Jon Cardwell. Photo courtesy of Edwin Teran.What was your training like for this trip? Did you change anything?

This year I did train a little more specifically for Biographie. I had trained a little [for past projects], but the training in the past was just general climbing. Leading up [to a project], I would just climb a lot and boulder, and do long routes to build endurance.

This time I did research into specific training, and starting way back in January we devised a plan based on articles and people we knew, and we built it for three months of training, split into three cycles. I’d train a lot during the week, and depending on weather, I would go outside without any plans, just to get outside.

Did you see a big difference?

The main difference this year wasn’t that I was so much stronger than when I’d tried it before … it was that because of the training I was at my strongest point on day one, whereas it took me a couple weeks to get [to that same point] last year. The training really expedited the process.

So a real training regiment really worked?

Yeah, I’d say so. Most climbers are people that fall into a routine: get psyched for a couple weeks and then it fades out. This time I never really stopped what I planned to do, and that was the biggest difference.

How does it feel to be one of only a couple Americans to climb such an impressive grade?

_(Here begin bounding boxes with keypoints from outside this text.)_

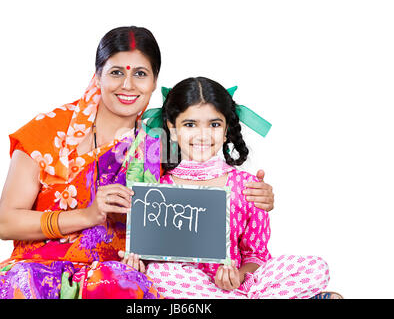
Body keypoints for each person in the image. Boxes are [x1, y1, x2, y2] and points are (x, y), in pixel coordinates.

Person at [0, 26, 275, 299]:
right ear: (98, 75)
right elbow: (6, 223)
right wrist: (88, 215)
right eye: (116, 72)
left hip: (119, 278)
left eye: (140, 74)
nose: (128, 85)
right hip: (36, 270)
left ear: (155, 81)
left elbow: (201, 188)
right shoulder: (48, 132)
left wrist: (254, 194)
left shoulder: (159, 141)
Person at [137, 76, 342, 299]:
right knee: (159, 273)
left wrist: (239, 275)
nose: (203, 134)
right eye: (190, 124)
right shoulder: (157, 189)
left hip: (240, 287)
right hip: (187, 290)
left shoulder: (247, 186)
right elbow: (149, 255)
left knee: (315, 268)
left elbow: (256, 255)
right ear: (173, 129)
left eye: (214, 124)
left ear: (226, 130)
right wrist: (136, 259)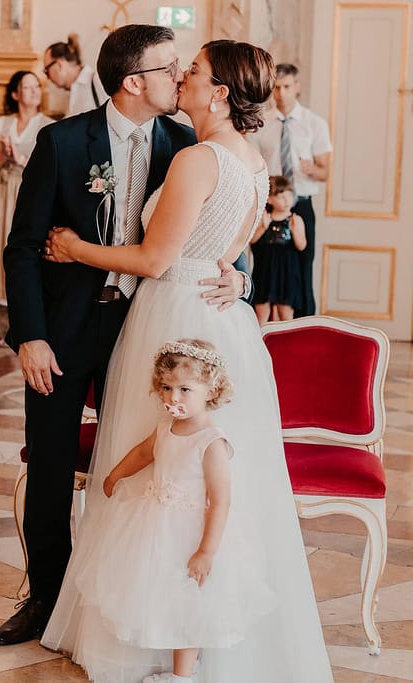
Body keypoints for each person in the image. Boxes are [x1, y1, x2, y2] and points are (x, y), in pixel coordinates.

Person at [39, 39, 332, 680]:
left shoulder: (199, 158)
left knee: (162, 471)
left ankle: (145, 637)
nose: (182, 77)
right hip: (223, 322)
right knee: (201, 475)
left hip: (173, 313)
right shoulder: (252, 162)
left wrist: (73, 248)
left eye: (193, 70)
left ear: (219, 92)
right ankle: (206, 636)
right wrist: (240, 279)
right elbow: (232, 249)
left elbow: (154, 259)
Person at [0, 24, 247, 647]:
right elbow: (23, 247)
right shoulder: (62, 142)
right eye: (169, 67)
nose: (180, 75)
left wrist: (239, 275)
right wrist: (30, 336)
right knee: (51, 464)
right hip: (65, 330)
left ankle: (120, 607)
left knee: (140, 461)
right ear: (134, 82)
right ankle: (46, 599)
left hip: (145, 331)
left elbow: (219, 226)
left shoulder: (185, 144)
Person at [70, 340, 276, 682]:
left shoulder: (212, 441)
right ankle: (167, 662)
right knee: (159, 596)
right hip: (153, 525)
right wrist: (116, 474)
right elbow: (143, 453)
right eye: (166, 388)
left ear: (211, 390)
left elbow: (220, 500)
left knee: (188, 606)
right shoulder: (166, 427)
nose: (172, 397)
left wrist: (206, 550)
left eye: (184, 389)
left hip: (191, 533)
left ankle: (182, 676)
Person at [0, 71, 53, 346]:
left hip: (30, 191)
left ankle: (20, 326)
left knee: (27, 250)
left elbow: (50, 167)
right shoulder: (2, 123)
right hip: (4, 188)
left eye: (36, 86)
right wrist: (4, 155)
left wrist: (22, 160)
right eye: (26, 87)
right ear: (15, 93)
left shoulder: (49, 125)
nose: (33, 91)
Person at [248, 63, 331, 318]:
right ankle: (260, 329)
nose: (281, 93)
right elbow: (251, 165)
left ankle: (303, 327)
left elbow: (325, 172)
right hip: (268, 206)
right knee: (263, 267)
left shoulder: (314, 124)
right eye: (276, 87)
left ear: (297, 87)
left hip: (300, 205)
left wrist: (311, 169)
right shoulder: (261, 123)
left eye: (286, 87)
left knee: (302, 269)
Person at [250, 175, 306, 324]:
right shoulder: (264, 217)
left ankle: (286, 339)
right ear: (269, 199)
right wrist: (263, 227)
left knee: (286, 315)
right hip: (265, 271)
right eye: (281, 197)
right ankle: (260, 337)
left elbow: (302, 246)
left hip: (287, 272)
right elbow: (252, 241)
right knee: (261, 314)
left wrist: (295, 232)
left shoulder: (295, 219)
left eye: (289, 196)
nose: (287, 201)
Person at [43, 34, 108, 117]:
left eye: (47, 71)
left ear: (59, 64)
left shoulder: (98, 80)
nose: (48, 78)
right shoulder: (70, 93)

The grade lost meaning to me. After a while I just stopped thinking about it, and viewed [the climb] more as a challenge or an obstacle. I never thought about what it meant to climb 5.15, just wanted to see the project to a finish.

What was the biggest thing you learned during this trip?

The most important lesson was not that I can climb 5.15, but if I really put my mind toward something and work in a structured way towards it over time, it can be possible and only possible if you truly believe in it. It’s opened doors [for me] in that way, seeing things get done.

What’s next on your agenda?

For now, I’ve got lots of projects to climb on in Rifle and my most important project bolted up in the Fortress of Solitude. Right now the summer is too hot so we must wait until the fall. So I’m just staying in shape. Oh and I’m taking a trip to Yosemite for the first time in early fall.

Nice! Are you going to get on any big walls there?

Jon Cardwell. Photo courtesy of Edwin Teran.I’m definitely gonna get on some big walls, I’m not sure I’ll try to free a whole El Cap route or something. My experience is still limited on big walls and with trad, but I want to get my foot in the door and learn the process of climbing the walls and working away at the specific techniques in Yosemite.

Ever since I started climbing, [Yosemite has] been inspiring and now that I overcame one big project, I want to look towards something different and expand my abilities as a climber and that’s not really saying I’ll stop sport climb or climbing hard. I want to see what else is out there, and these walls are so inspiring.

If you could give some advice to other climbers, what would it be?

Most importantly, the message to people should be that even if they’re really psyched [on a project], it’s easy to get discouraged. They should reach out and stick with it, the projects are possible! Keep trying, keep going, and eventually it’ll pay off.

And then also, it’s cool to not always get stuck in one part of the sport. For years I’ve been stuck in bouldering and sport climbing. It’s a trend now: younger climbers are reaching out and trying new facets. It’s such a cool movement, and maybe not that new but I just started noticing it more recently.

[All climbing disciplines] compliment each other, if not physically, then in the sense of motivation. If you’re getting tired or burnt out with bouldering, then go sport climbing, and help rekindle your love for different things because then you’ll come back and maybe you’ll be more motivated, and that can make all the difference rather than getting strong.